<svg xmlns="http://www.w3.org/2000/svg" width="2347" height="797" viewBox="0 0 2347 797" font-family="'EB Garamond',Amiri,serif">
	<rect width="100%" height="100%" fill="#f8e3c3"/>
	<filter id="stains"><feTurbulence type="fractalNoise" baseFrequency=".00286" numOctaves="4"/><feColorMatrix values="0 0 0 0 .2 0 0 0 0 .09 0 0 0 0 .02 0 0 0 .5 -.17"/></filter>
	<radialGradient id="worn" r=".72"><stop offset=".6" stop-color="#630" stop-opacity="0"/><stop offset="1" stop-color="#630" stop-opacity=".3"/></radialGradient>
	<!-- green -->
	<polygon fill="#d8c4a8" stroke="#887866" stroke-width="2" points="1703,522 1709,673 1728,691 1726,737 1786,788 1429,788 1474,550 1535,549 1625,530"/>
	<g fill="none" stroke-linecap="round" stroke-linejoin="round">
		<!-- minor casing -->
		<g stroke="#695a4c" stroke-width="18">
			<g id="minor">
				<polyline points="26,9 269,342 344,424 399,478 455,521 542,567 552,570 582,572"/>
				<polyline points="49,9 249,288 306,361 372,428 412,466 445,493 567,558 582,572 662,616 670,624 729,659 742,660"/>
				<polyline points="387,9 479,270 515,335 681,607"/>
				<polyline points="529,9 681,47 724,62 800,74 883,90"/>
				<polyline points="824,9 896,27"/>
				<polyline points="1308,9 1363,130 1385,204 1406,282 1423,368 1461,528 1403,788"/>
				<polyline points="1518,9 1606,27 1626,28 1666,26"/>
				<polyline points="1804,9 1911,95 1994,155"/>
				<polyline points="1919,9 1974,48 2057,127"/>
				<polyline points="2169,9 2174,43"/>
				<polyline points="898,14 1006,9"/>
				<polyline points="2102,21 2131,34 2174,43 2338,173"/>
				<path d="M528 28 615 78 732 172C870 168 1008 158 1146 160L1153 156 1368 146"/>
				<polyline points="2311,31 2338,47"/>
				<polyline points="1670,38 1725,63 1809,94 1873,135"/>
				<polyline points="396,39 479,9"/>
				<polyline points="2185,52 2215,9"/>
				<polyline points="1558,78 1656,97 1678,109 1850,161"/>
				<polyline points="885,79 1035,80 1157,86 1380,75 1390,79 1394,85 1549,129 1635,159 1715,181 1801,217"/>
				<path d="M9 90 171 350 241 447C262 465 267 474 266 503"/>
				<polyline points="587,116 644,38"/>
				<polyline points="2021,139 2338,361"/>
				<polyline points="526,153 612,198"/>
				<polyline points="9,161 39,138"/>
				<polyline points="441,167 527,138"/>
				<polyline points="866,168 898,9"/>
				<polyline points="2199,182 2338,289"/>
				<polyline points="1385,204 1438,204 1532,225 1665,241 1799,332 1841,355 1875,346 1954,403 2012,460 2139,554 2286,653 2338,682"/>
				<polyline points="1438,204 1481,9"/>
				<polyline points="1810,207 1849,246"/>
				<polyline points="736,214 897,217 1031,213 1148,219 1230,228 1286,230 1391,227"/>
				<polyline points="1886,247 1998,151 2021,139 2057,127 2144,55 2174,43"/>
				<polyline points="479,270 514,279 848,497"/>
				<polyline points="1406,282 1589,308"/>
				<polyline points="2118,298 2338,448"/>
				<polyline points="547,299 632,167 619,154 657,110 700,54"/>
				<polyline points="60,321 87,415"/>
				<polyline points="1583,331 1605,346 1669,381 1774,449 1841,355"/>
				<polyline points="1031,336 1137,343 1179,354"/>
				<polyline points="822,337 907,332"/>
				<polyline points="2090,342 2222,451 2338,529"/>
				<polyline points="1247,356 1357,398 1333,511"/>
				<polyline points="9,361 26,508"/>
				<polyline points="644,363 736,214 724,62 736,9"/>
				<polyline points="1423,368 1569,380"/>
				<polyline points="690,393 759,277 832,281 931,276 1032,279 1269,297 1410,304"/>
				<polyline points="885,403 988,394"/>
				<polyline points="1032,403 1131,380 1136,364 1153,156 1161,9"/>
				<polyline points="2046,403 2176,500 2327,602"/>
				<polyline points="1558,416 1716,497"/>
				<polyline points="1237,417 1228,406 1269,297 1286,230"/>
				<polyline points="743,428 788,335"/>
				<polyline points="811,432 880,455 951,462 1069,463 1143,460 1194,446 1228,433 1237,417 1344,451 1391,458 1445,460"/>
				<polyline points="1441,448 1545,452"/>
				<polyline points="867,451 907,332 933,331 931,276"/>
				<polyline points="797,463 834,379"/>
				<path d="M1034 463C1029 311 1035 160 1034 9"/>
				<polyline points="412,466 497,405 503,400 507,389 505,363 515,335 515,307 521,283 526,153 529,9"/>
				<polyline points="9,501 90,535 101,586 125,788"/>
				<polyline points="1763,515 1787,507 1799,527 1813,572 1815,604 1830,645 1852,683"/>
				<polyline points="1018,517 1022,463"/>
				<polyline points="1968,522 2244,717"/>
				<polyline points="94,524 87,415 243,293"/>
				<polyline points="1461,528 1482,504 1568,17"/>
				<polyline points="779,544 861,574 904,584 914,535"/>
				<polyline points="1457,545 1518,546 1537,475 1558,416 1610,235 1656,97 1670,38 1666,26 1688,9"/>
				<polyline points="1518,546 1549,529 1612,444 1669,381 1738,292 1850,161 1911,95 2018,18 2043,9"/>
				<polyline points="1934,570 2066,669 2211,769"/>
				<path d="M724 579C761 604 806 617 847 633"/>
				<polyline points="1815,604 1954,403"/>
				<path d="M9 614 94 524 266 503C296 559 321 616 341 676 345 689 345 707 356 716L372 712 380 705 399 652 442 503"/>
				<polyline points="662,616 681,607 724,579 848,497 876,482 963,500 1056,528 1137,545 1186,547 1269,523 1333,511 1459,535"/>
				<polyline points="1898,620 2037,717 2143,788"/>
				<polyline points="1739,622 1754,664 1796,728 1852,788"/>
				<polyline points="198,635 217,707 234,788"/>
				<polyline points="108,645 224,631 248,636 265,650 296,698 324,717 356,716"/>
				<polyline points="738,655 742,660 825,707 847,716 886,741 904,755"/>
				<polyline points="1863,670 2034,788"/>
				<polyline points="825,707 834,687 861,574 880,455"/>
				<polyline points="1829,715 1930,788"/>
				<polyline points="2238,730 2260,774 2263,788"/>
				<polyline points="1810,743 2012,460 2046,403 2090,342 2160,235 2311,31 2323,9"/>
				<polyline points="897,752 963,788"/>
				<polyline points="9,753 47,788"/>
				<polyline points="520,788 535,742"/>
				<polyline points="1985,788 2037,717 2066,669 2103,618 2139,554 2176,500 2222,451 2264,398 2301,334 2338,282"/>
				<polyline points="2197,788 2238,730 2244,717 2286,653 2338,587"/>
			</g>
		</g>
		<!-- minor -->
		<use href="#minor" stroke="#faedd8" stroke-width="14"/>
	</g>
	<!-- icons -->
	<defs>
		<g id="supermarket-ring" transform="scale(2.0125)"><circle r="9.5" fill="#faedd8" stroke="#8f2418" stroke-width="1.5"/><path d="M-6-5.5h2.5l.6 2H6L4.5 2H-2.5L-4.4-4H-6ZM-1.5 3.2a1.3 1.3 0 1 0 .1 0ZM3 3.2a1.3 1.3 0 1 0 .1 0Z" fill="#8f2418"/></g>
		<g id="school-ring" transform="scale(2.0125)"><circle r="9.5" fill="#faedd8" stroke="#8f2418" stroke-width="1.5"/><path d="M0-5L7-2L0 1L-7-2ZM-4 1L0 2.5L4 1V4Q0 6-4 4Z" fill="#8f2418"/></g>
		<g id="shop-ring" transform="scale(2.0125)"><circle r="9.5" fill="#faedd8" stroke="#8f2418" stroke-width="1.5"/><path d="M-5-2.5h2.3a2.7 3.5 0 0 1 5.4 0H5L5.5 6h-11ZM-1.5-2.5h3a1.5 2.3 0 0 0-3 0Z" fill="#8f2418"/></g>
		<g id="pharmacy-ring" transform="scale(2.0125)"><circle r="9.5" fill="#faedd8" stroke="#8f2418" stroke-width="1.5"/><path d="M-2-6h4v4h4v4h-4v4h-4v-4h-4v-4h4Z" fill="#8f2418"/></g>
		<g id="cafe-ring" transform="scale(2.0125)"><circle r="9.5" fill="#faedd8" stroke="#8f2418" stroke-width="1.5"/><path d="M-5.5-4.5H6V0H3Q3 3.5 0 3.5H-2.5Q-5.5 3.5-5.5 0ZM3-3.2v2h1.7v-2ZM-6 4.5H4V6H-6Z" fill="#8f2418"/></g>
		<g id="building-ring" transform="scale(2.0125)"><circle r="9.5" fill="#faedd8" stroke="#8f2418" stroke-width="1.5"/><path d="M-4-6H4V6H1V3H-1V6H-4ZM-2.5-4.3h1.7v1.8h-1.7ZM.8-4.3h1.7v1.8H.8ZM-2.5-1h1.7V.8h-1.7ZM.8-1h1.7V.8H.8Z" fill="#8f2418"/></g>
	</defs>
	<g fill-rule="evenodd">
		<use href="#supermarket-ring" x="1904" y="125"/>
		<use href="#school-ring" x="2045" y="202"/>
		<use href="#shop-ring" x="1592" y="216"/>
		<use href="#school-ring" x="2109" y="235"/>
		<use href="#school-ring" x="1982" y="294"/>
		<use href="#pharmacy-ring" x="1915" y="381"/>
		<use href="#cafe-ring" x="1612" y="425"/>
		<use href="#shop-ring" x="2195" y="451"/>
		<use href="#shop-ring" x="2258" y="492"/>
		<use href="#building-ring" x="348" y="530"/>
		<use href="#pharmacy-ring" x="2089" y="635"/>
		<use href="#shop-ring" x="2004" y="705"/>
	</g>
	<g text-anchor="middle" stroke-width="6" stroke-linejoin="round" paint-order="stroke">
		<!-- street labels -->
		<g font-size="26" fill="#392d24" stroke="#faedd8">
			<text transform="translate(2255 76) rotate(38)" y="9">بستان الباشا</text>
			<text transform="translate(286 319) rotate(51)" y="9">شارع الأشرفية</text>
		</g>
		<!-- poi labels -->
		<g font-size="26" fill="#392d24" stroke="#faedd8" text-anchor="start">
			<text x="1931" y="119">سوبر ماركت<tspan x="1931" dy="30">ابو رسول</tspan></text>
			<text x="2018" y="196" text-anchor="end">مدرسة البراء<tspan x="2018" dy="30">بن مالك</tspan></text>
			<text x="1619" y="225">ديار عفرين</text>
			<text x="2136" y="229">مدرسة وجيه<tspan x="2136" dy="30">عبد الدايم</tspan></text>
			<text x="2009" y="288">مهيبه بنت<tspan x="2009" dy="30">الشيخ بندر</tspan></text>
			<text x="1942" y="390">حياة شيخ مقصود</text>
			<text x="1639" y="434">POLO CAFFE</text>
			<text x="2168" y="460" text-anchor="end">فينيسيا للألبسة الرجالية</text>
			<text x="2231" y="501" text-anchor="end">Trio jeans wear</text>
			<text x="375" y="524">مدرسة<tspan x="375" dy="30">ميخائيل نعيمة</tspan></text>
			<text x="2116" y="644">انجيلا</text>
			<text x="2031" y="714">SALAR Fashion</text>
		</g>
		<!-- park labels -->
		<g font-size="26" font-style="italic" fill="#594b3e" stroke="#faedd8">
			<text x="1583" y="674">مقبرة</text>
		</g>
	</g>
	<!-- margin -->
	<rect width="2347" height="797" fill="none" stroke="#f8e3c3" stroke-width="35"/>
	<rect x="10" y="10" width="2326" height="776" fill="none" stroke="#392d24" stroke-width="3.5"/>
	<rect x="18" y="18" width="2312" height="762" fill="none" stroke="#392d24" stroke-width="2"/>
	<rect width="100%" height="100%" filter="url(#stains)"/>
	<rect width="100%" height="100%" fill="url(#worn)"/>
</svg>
◆ ◆ ◆ ◆
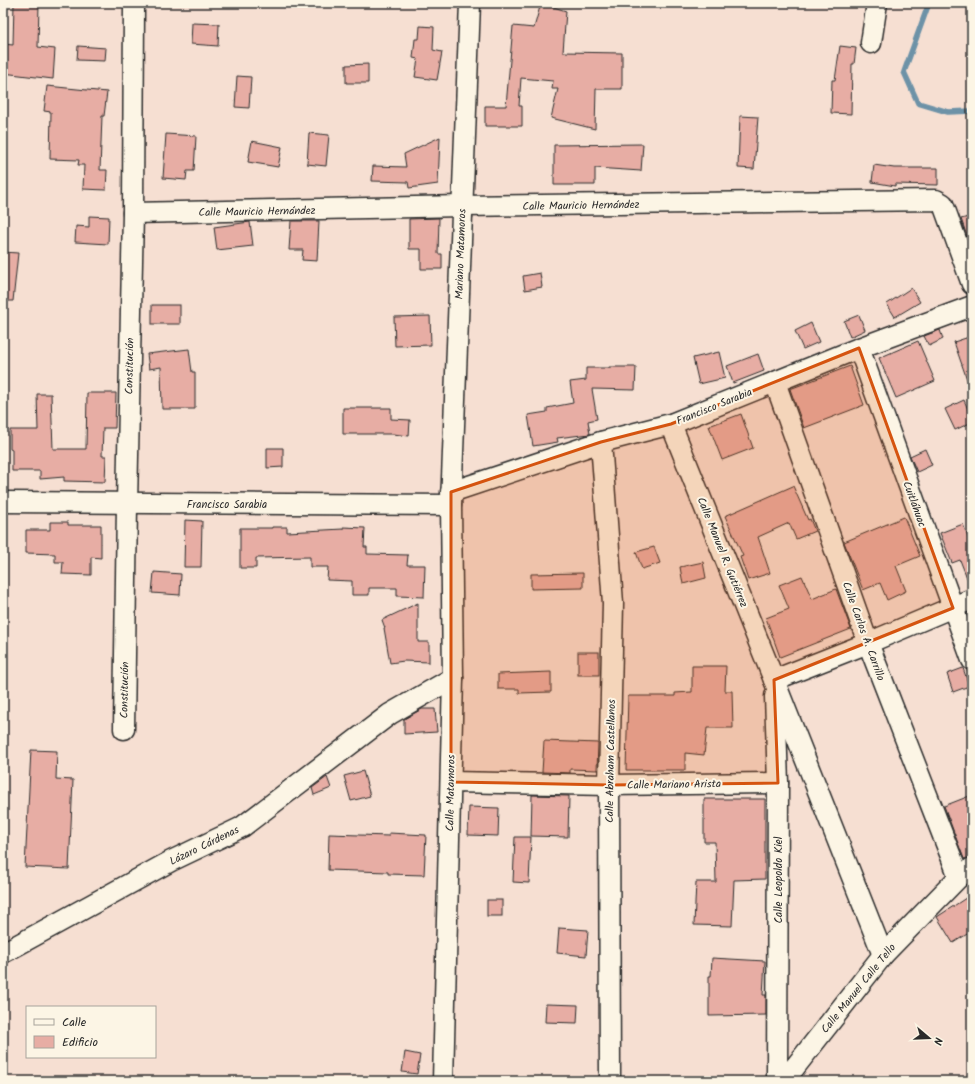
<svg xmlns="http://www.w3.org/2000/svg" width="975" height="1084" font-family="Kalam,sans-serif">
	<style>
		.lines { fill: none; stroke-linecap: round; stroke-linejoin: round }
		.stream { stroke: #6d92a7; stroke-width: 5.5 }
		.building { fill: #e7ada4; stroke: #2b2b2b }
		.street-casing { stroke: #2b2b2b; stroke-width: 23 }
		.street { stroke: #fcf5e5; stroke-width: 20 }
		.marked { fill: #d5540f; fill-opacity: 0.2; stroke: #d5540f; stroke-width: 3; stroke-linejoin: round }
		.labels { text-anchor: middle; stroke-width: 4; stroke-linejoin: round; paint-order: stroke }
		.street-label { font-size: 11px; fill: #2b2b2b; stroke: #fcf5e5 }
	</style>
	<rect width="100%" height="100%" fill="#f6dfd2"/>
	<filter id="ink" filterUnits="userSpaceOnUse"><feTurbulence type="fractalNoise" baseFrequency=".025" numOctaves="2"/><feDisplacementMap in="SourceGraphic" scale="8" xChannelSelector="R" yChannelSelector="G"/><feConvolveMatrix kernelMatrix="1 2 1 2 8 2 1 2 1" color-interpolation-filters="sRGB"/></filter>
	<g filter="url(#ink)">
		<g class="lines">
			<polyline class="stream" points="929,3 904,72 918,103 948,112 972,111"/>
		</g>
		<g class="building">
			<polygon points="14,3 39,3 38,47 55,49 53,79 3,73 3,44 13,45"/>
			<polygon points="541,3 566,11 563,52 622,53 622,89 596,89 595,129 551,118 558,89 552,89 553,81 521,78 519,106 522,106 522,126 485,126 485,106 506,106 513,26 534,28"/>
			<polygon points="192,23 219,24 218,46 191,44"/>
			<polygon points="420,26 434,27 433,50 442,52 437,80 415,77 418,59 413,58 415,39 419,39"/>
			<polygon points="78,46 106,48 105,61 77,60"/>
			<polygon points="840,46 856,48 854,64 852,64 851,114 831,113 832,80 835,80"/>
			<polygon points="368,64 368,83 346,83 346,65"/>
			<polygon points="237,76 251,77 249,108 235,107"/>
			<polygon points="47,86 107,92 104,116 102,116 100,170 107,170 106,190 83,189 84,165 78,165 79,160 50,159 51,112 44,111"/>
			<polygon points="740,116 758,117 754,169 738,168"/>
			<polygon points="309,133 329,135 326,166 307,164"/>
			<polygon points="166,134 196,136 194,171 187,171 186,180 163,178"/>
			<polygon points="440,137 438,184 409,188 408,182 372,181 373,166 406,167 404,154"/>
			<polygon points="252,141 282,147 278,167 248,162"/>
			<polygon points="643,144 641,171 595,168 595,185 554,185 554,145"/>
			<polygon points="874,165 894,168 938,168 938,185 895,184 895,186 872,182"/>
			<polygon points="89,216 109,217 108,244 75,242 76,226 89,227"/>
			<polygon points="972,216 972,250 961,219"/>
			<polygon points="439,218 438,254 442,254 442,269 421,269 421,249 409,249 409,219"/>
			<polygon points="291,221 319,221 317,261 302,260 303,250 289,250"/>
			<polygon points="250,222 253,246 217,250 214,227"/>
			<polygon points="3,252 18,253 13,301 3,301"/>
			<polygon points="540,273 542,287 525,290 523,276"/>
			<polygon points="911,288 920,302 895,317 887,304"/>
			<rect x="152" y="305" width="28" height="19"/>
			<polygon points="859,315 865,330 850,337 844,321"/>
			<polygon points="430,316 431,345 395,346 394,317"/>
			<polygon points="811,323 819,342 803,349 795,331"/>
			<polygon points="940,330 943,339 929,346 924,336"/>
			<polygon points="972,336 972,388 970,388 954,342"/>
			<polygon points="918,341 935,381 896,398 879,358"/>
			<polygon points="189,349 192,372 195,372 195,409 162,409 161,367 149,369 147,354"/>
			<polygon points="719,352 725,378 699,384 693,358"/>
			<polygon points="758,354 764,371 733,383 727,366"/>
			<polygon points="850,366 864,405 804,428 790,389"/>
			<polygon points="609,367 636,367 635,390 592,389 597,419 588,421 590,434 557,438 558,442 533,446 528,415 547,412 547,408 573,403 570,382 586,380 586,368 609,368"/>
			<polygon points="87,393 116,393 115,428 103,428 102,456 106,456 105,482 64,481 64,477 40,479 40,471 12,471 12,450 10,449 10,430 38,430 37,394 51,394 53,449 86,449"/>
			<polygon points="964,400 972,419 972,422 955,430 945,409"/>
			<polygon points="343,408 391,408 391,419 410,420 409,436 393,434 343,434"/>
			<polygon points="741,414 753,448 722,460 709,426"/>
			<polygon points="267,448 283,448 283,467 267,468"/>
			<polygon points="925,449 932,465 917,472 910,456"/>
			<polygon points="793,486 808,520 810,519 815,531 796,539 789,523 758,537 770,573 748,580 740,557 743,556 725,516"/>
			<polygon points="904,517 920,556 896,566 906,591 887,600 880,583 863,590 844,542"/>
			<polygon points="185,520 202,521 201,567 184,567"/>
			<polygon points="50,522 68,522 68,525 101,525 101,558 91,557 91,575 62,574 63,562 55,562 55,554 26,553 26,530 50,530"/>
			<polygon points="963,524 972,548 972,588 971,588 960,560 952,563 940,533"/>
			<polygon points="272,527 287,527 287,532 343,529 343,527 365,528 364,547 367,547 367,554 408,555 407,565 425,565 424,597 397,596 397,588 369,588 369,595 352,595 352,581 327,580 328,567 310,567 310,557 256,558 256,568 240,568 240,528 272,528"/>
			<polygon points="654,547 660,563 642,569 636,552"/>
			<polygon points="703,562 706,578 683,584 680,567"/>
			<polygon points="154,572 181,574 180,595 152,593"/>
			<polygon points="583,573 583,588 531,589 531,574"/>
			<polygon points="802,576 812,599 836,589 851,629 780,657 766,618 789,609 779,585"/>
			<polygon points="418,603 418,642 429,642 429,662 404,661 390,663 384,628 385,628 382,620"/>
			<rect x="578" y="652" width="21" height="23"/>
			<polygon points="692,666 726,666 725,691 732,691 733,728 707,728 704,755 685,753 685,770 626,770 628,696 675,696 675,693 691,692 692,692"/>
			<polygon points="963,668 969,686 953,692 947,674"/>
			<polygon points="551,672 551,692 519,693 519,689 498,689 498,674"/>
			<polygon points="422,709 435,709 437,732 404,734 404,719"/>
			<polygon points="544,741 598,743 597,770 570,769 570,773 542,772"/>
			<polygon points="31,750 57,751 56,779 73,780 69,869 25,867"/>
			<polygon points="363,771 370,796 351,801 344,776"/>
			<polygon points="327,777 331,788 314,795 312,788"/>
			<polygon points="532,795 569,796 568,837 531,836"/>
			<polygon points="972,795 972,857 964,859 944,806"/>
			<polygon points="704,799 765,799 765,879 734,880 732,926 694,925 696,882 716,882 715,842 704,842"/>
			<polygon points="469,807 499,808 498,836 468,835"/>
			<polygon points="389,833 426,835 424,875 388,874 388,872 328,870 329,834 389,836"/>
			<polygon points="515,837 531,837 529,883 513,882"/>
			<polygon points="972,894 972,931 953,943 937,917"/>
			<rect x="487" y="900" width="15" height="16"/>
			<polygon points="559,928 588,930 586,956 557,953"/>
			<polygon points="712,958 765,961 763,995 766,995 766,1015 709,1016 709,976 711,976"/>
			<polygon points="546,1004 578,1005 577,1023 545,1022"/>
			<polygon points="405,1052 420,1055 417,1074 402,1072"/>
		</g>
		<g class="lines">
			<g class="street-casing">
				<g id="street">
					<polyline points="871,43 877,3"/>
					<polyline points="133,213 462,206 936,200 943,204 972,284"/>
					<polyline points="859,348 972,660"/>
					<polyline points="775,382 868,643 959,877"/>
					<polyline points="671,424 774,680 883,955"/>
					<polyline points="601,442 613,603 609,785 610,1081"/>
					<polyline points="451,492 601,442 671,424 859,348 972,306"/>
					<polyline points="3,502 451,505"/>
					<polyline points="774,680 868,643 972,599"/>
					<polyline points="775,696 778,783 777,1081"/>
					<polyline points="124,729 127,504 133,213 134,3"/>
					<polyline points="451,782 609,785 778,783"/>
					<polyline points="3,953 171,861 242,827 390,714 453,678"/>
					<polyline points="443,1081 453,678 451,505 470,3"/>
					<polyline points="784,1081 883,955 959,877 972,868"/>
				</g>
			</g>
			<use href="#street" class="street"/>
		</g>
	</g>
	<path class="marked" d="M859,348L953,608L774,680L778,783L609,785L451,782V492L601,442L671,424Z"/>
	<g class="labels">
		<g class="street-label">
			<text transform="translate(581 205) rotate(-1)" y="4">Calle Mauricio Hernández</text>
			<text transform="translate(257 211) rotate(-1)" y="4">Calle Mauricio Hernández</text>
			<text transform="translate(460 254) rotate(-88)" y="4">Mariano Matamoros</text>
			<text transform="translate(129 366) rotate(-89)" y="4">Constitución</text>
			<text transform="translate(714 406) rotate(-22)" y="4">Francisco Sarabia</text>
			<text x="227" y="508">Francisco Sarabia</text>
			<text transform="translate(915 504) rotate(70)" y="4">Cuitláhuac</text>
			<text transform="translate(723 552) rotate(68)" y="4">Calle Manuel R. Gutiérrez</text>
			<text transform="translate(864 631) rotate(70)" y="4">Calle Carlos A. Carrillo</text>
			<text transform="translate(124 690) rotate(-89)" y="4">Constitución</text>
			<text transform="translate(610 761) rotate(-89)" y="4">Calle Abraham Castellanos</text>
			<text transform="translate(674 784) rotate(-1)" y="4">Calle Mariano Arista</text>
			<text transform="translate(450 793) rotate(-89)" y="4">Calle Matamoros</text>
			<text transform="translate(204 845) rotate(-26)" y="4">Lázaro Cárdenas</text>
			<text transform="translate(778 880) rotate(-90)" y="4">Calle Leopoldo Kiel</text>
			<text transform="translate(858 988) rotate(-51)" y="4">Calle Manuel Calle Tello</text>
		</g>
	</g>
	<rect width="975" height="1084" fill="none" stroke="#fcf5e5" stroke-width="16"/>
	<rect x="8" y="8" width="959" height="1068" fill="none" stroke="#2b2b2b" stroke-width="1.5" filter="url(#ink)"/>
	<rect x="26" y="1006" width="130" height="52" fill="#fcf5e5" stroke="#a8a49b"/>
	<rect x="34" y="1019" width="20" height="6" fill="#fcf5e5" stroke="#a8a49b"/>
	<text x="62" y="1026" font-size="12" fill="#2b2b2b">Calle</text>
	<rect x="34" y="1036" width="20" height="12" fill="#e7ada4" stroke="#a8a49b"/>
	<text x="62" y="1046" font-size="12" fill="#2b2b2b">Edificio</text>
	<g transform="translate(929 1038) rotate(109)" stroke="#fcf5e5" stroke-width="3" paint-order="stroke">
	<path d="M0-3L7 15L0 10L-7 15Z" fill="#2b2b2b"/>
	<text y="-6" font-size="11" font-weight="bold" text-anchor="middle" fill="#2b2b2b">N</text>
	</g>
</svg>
◆ ◆ ◆ ◆
▶ WHAT YOU ARE ASKED TO DO:
What number of lines in the listing above hold the string "worn"? Give that number and nothing else.

▶ SOLUTION BELOW:
2